Edit everything from the line containing "Document page, 1654x931 pixels." down to the line containing "title Martin Luther [187, 125, 1571, 231]" so that "layout element" becomes "page element", and return only those lines with nothing else changed.

[Start TASK INPUTS]

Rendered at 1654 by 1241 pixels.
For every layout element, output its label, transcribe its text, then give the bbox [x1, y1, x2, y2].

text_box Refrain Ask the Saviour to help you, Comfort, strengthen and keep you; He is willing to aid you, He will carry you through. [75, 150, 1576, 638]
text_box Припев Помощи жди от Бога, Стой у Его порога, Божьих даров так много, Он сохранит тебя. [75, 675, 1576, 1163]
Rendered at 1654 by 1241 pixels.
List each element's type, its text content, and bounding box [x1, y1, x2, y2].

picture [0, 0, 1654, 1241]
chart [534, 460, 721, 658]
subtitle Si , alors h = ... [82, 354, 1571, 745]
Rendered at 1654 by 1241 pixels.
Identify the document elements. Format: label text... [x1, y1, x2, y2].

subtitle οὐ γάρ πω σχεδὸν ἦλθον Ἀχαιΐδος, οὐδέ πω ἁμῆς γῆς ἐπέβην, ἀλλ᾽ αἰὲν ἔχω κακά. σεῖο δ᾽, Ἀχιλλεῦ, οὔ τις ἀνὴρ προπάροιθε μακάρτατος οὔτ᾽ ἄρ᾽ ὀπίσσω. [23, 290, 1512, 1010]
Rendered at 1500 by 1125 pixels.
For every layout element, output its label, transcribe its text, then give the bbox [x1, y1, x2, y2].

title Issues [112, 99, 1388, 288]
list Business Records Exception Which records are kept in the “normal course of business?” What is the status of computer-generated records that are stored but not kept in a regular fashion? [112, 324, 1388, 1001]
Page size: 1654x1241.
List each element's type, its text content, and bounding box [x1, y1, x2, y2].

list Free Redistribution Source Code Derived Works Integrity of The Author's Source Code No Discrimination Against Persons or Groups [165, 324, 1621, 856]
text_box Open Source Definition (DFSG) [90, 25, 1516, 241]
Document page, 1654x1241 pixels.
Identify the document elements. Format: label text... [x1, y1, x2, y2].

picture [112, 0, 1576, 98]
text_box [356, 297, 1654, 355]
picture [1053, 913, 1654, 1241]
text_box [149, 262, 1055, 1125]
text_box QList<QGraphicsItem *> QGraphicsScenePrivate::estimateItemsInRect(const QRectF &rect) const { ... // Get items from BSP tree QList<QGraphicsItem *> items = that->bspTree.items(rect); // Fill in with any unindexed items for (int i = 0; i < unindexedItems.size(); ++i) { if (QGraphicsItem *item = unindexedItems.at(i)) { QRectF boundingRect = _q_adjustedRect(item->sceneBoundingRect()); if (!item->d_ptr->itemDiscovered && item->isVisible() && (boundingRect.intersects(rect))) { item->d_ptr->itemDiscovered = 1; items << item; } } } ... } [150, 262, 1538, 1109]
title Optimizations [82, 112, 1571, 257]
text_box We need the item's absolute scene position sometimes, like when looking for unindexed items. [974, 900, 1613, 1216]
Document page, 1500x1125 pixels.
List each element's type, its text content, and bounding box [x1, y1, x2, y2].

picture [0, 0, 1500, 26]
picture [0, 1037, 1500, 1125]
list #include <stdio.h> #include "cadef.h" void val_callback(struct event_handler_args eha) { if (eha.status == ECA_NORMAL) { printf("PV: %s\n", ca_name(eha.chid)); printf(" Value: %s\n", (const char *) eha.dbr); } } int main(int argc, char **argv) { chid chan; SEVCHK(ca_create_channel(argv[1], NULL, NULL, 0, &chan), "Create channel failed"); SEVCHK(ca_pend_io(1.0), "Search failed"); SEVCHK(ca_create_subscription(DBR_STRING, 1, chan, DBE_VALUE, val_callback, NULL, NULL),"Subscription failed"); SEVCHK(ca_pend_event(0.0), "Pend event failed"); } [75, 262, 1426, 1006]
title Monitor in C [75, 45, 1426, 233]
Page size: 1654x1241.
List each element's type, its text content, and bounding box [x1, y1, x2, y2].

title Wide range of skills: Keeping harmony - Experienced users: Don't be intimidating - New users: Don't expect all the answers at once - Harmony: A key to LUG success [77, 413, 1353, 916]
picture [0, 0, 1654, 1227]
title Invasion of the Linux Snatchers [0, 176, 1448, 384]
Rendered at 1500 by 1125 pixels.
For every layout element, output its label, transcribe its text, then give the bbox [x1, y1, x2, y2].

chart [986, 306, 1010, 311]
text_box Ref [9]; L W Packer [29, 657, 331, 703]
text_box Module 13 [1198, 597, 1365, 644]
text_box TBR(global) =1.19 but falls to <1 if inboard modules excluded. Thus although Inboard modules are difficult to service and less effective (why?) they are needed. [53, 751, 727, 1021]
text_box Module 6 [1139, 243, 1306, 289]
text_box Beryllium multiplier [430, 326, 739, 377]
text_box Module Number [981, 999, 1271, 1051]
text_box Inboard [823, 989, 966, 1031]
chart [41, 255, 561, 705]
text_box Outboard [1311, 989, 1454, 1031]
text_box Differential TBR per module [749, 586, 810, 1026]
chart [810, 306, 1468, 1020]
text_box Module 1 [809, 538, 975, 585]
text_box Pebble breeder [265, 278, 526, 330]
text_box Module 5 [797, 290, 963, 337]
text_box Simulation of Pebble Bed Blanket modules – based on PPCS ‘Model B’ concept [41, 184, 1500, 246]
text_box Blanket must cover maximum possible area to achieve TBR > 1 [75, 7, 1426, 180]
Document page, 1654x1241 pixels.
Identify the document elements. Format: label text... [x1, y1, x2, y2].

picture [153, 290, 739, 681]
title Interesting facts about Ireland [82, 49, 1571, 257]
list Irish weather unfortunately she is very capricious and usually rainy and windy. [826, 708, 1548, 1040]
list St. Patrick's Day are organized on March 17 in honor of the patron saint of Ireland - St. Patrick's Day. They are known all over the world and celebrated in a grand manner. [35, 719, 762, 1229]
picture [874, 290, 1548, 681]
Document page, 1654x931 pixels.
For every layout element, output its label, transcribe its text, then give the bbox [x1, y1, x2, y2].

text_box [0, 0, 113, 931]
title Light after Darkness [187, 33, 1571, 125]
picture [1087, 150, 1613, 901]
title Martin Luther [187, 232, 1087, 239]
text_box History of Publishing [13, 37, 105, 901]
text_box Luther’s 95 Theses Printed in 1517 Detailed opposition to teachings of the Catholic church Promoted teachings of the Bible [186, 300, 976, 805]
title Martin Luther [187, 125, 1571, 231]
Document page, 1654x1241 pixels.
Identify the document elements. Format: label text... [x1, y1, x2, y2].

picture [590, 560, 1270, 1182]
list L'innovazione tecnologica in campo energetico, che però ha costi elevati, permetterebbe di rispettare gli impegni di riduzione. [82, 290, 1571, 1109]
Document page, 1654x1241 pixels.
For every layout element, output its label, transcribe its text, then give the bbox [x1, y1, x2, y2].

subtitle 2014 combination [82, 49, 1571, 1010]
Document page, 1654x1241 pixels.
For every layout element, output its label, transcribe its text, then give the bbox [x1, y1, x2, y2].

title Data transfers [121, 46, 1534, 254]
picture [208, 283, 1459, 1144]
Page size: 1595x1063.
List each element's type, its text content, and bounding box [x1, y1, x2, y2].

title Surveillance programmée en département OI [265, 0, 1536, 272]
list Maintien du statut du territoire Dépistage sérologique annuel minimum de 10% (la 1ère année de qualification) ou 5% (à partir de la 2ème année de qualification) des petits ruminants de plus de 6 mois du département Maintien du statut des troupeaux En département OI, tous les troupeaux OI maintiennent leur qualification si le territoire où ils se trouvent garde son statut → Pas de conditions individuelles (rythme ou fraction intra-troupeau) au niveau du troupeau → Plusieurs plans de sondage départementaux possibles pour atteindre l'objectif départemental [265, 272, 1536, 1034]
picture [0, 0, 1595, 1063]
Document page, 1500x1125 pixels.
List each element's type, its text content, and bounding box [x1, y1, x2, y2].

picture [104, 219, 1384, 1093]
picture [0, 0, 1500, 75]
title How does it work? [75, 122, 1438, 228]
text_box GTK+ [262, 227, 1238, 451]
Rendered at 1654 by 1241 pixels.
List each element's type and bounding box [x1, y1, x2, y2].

[End TASK INPUTS]

REPLY TO THE TASK:
Document page, 1654x931 pixels.
For every page element, output its label, transcribe its text, then give the bbox [x1, y1, x2, y2].

text_box [0, 0, 113, 931]
title Light after Darkness [187, 33, 1571, 125]
picture [1087, 150, 1613, 901]
title Martin Luther [187, 232, 1087, 239]
text_box History of Publishing [13, 37, 105, 901]
text_box Luther’s 95 Theses Printed in 1517 Detailed opposition to teachings of the Catholic church Promoted teachings of the Bible [186, 300, 976, 805]
title Martin Luther [187, 125, 1571, 231]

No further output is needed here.